__What the exercise asks__
Omit all images, then repeat exactly the lines below from the one containing "## Related Topics" through the one containing "patterns and techniques", both ends included.

__Dataset__

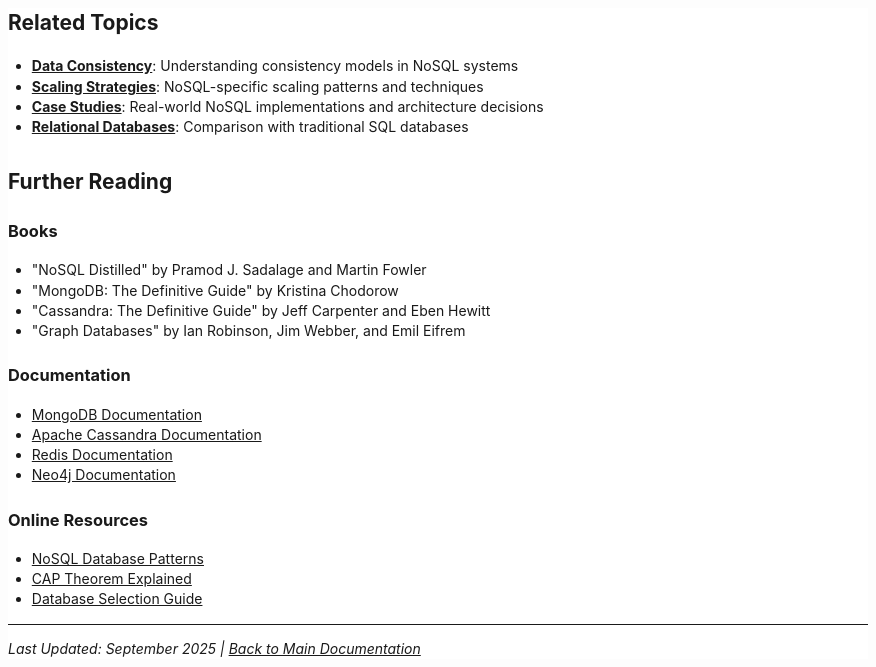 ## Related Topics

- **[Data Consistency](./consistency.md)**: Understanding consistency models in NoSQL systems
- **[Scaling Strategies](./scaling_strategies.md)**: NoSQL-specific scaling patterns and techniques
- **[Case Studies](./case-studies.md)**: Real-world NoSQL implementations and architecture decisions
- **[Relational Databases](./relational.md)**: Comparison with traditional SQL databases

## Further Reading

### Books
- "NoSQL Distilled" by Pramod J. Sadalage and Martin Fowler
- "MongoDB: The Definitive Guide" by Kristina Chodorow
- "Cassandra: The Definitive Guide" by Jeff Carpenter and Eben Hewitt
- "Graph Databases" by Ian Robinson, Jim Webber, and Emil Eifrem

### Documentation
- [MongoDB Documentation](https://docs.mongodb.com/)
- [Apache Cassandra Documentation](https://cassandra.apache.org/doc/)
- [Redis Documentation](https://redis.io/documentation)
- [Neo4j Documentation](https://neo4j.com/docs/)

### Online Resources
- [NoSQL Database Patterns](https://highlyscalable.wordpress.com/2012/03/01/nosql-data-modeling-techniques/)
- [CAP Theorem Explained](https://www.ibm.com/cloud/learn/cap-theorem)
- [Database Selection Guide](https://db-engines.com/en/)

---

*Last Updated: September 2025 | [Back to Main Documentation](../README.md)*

* * *

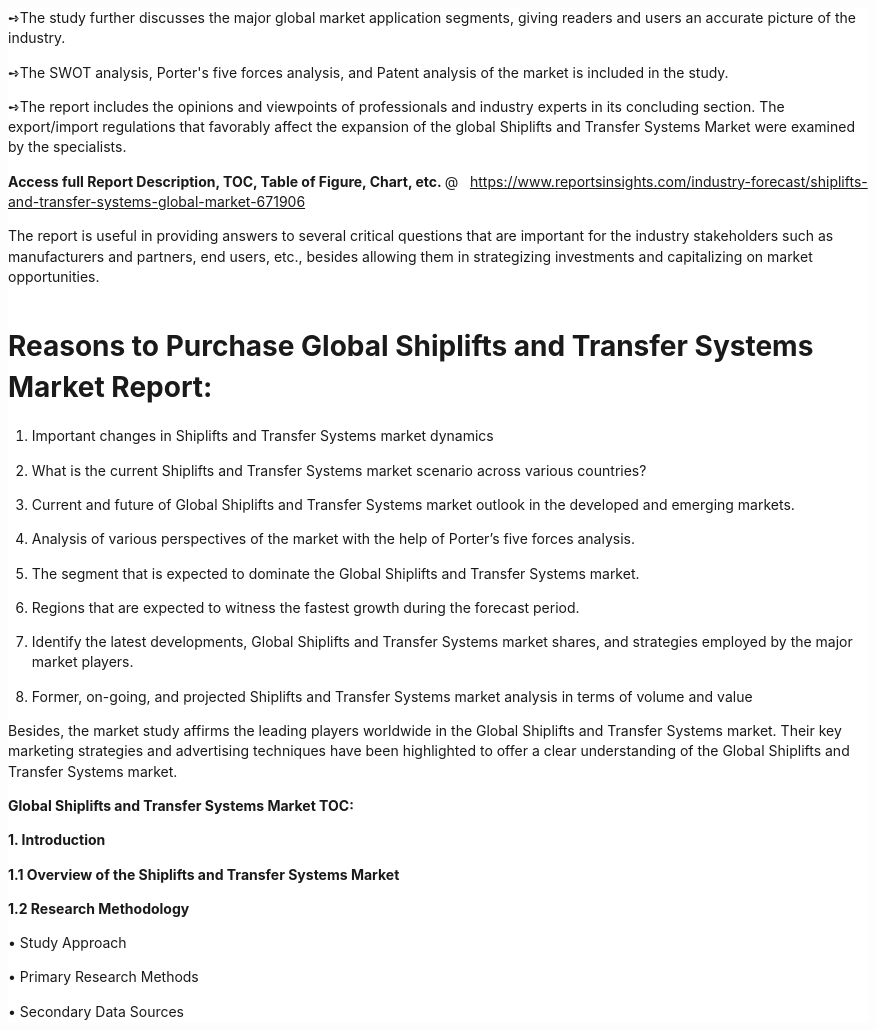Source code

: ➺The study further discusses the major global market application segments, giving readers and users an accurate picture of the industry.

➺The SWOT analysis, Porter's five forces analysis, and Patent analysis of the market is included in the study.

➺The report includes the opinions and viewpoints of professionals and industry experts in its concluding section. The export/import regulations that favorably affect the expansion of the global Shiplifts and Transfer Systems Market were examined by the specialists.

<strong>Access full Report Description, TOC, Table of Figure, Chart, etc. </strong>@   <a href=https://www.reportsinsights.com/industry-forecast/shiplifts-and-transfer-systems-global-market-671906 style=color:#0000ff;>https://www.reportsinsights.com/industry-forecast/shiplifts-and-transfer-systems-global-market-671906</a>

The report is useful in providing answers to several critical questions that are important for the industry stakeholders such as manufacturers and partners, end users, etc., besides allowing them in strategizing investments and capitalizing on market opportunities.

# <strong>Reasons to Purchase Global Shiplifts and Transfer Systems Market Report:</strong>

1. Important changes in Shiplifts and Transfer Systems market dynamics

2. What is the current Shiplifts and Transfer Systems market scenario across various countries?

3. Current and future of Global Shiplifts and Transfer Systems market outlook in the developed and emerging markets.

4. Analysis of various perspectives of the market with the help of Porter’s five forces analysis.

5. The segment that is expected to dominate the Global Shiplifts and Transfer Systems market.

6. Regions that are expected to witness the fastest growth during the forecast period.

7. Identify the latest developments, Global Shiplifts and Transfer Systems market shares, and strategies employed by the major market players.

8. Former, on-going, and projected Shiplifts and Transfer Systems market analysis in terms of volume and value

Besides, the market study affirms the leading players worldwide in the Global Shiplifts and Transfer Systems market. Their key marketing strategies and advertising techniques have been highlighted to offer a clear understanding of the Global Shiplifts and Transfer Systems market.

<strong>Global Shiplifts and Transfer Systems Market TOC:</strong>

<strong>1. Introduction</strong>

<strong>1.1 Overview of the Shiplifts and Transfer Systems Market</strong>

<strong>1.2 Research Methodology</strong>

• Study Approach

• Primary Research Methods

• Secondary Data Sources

__Output for this exercise__
 ## Related Topics

- **[Data Consistency](./consistency.md)**: Understanding consistency models in NoSQL systems
- **[Scaling Strategies](./scaling_strategies.md)**: NoSQL-specific scaling patterns and techniques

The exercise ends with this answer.